A recent graduate of the University of Northern British Columbia, Pasca has come up with a way to make the most out of the province's mountain pine beetle infestation: concrete made from dead trees.

His tests show that pine concrete is far more water resistant than drywall or gypsum board, and because it can be moulded rather than pressed, Pasca says he can make just about anything with it. Plus, it looks a whole lot better than regular concrete.

"I'm not sure if people are willing to put concrete slabs into their homes," he said. "But in this case, you have half wood, half cement so it's a little bit friendlier."

Although mixing wood and cement is not a new idea -- people first started doing it in Europe decades ago -- cement tends to bind better with sand or gravel aggregate than organic material.

But Pasca says lodgepole pine is probably the best-suited species in North America, and specimens killed by the mountain pine beetle are better yet, probably because they've lost a lot of their sugars and resin.

Devastation

There's no shortage of these trees around Prince George, which is near the epicentre of the infestation. Roughly half the province's mature pines are already dead and current estimates put the toll at 80 per cent by 2013.

"It's devastating," he said about the pest that has taken out as much forest as 30 years of timber operations would in his native Romania.

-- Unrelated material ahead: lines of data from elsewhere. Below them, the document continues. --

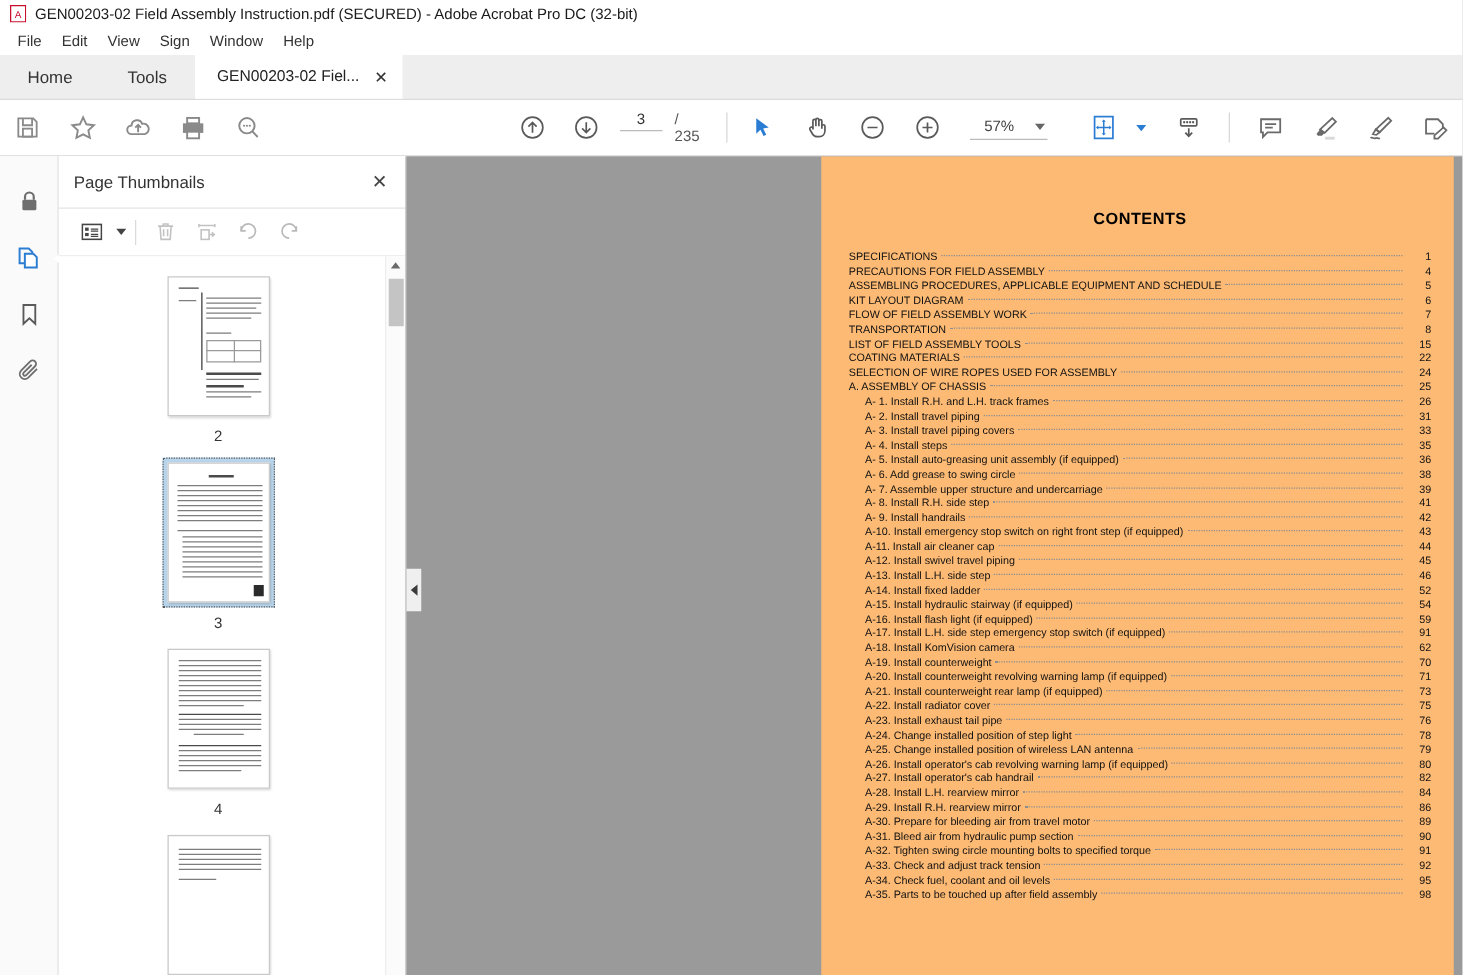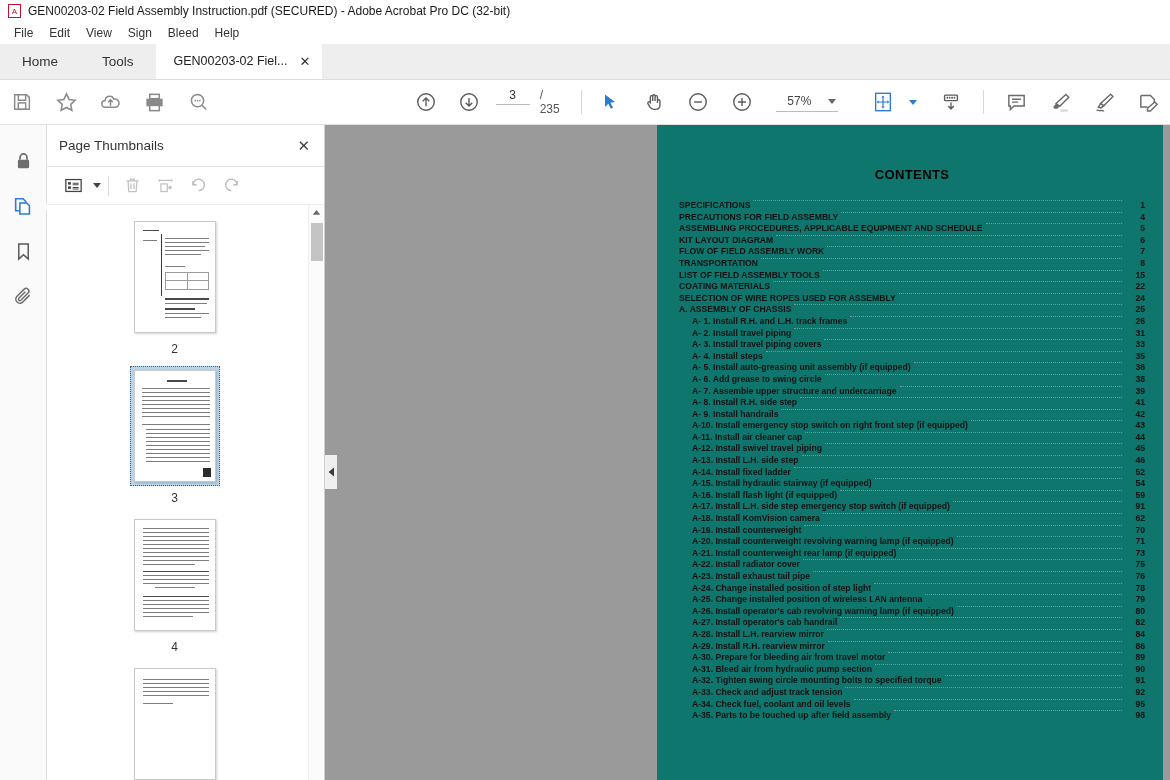--- a/index.html
+++ b/index.html
@@ -291,43 +291,42 @@
     width: 12px; height: 34px;
     background: #efefef;
     display: flex; align-items: center; justify-content: center;
     cursor: pointer;
     z-index: 5;
   }
   .doc-page {
     position: absolute;
     left: 332px; top: 0;
     width: 506px; height: 100%;
-    background: #0f766e;
+    background: #fdba74;
   }
   .doc-inner {
     padding: 42px 18px 0 22px;
     font-family: "Liberation Sans", sans-serif;
   }
   .doc-title {
     text-align: center;
     font-size: 13px;
     font-weight: bold;
     color: #000;
     letter-spacing: 0.4px;
     margin-bottom: 18px;
   }
   .toc { width: 100%; }
   .toc-row {
     display: flex;
-    align-items: flex-start;
+    align-items: center;
     font-size: 8.6px;
     color: #111;
     line-height: 11.6px;
     white-space: nowrap;
-    font-weight: bold;
   }
   .toc-row.gap { }
   .toc-label { flex: 0 0 auto; }
   .toc-dots {
     flex: 1 1 auto;
     border-bottom: 1px dotted #8e8e8e;
     margin: 0 3px 2.6px 3px;
     min-width: 6px;
     height: 1px;
   }
@@ -351,21 +350,21 @@
     </svg>
   </span>
   <span class="titlebar-text">GEN00203-02 Field Assembly Instruction.pdf (SECURED) - Adobe Acrobat Pro DC (32-bit)</span>
 </div>
 
 <div class="menubar">
   <div class="menu-item">File</div>
   <div class="menu-item">Edit</div>
   <div class="menu-item">View</div>
   <div class="menu-item">Sign</div>
-  <div class="menu-item">Bleed</div>
+  <div class="menu-item">Window</div>
   <div class="menu-item">Help</div>
 </div>
 
 <div class="tabstrip">
   <div class="tab">Home</div>
   <div class="tab">Tools</div>
   <div class="tab doc">
     <span>GEN00203-02 Fiel...</span>
     <span class="tab-close">✕</span>
   </div>

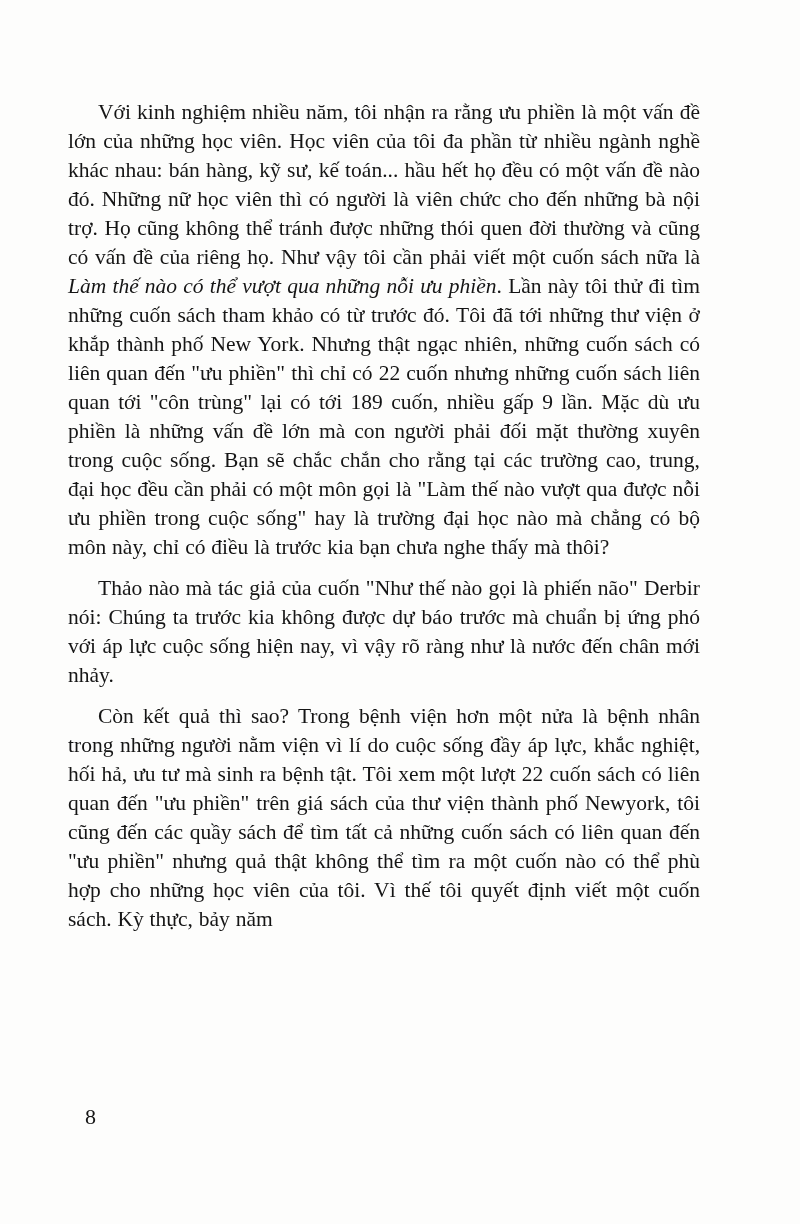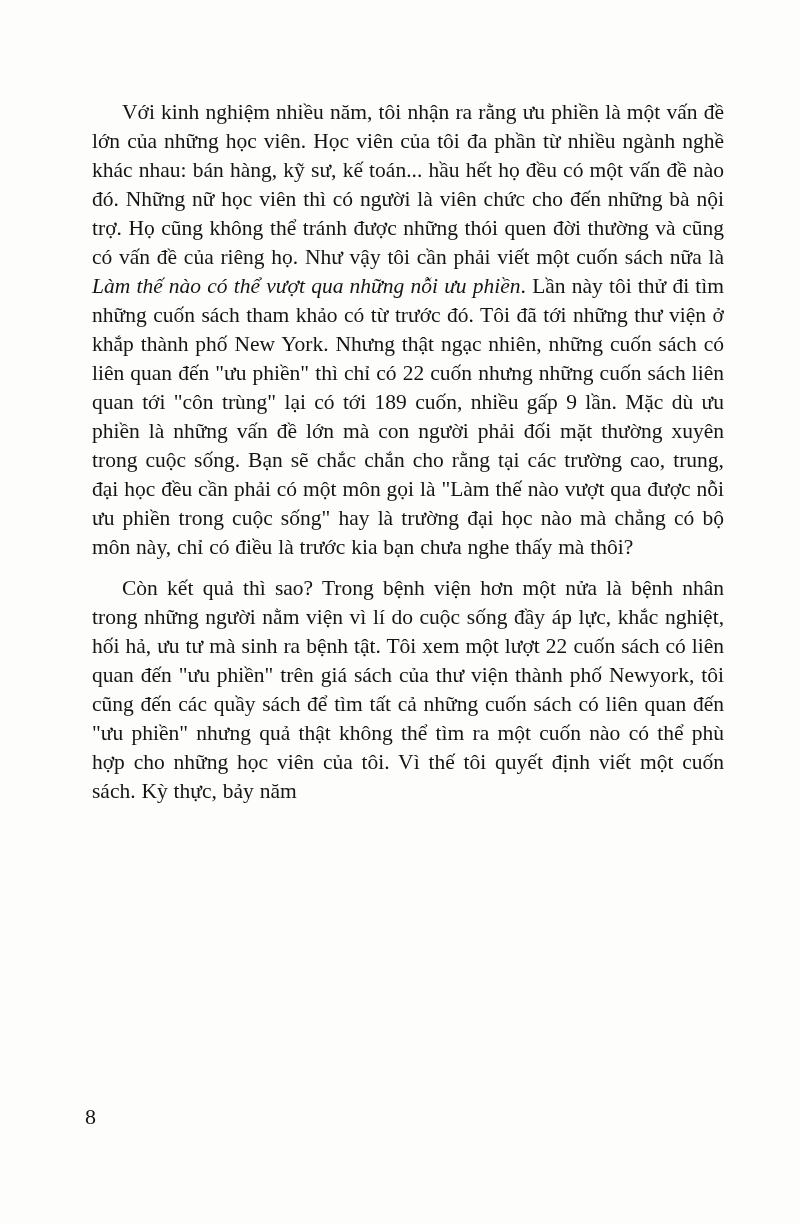--- a/index.html
+++ b/index.html
@@ -11,21 +11,21 @@
     position: relative;
     width: 800px;
     height: 1224px;
     background: #fdfdfc;
     overflow: hidden;
     font-family: "Liberation Serif", serif;
     color: #151515;
   }
   .text-block {
     position: absolute;
-    left: 92px;
+    left: 68px;
     top: 98px;
     width: 632px;
   }
   .para {
     margin: 0 0 12px 0;
     font-size: 21.5px;
     line-height: 29px;
     text-align: justify;
     text-indent: 30px;
     word-spacing: 0.5px;
@@ -42,19 +42,20 @@
   }
 </style>
 </head>
 <body>
 
 <main class="page">
   <section class="text-block">
 
     <p class="para"><span>Với kinh nghiệm nhiều năm, tôi nhận ra rằng ưu phiền là một vấn đề lớn của những học viên. Học viên của tôi đa phần từ nhiều ngành nghề khác nhau: bán hàng, kỹ sư, kế toán... hầu hết họ đều có một vấn đề nào đó. Những nữ học viên thì có người là viên chức cho đến những bà nội trợ. Họ cũng không thể tránh được những thói quen đời thường và cũng có vấn đề của riêng họ. Như vậy tôi cần phải viết một cuốn sách nữa là </span><em>Làm thế nào có thể vượt qua những nỗi ưu phiền</em><span>. Lần này tôi thử đi tìm những cuốn sách tham khảo có từ trước đó. Tôi đã tới những thư viện ở khắp thành phố New York. Nhưng thật ngạc nhiên, những cuốn sách có liên quan đến "ưu phiền" thì chỉ có 22 cuốn nhưng những cuốn sách liên quan tới "côn trùng" lại có tới 189 cuốn, nhiều gấp 9 lần. Mặc dù ưu phiền là những vấn đề lớn mà con người phải đối mặt thường xuyên trong cuộc sống. Bạn sẽ chắc chắn cho rằng tại các trường cao, trung, đại học đều cần phải có một môn gọi là "Làm thế nào vượt qua được nỗi ưu phiền trong cuộc sống" hay là trường đại học nào mà chẳng có bộ môn này, chỉ có điều là trước kia bạn chưa nghe thấy mà thôi?</span></p>
 
+    <p class="para"><span>Thảo nào mà tác giả của cuốn "Như thế nào gọi là phiến não" Derbir nói: Chúng ta trước kia không được dự báo trước mà chuẩn bị ứng phó với áp lực cuộc sống hiện nay, vì vậy rõ ràng như là nước đến chân mới nhảy.</span></p>
 
     <p class="para"><span>Còn kết quả thì sao? Trong bệnh viện hơn một nửa là bệnh nhân trong những người nằm viện vì lí do cuộc sống đầy áp lực, khắc nghiệt, hối hả, ưu tư mà sinh ra bệnh tật. Tôi xem một lượt 22 cuốn sách có liên quan đến "ưu phiền" trên giá sách của thư viện thành phố Newyork, tôi cũng đến các quầy sách để tìm tất cả những cuốn sách có liên quan đến "ưu phiền" nhưng quả thật không thể tìm ra một cuốn nào có thể phù hợp cho những học viên của tôi. Vì thế tôi quyết định viết một cuốn sách. Kỳ thực, bảy năm</span></p>
 
   </section>
 
   <div class="page-number">8</div>
 </main>
 
 </body></html>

Ideally, Pasca's concrete would use waste product from mills. But it's not clear what will happen to the local forestry industry when the window of opportunity for salvaging beetle-killed pines closes and the wood becomes too cracked and degraded for commercial use. For now, economies in the Interior are booming as activity is ramped up to allow harvesting before the end of the dead trees' shelf lives.

"After that, I'm afraid just to think what will happen," said Pasca, who claims there are no such time constraints relating to his product. As long as rot has not set in, he can use the wood.

Interest "huge"

He says his tests show pine concrete is "definitely better than gypsum board," but he admits it will be tough to overcome the powerful grip long-established products like drywall have on the market.

Pasca's pinning his hopes on the lower risk of water stains and the versatility that allows pine concrete to take any shape from counter tops to flower pots. In fact, he hopes to build an entire cottage -- from the foundation to the roof -- out of the stuff.

He says he has already received "huge" interest from potential investors, but before building cottages or signing contracts, there will have to be more tests. Pasca wants to be back in the lab in January to determine just how tough this concrete really is. And he knows he needs to come up with an actual marketable product, rather than just a substance.

For now, he's keeping his commercial expectations modest and remembering the big issue.

"It's hard to say this project will take over all this dead wood, but it could be a solution," he said.

"Beyond properties and marketing issues and all that stuff, the most important thing is having another use for this beetle-killed wood."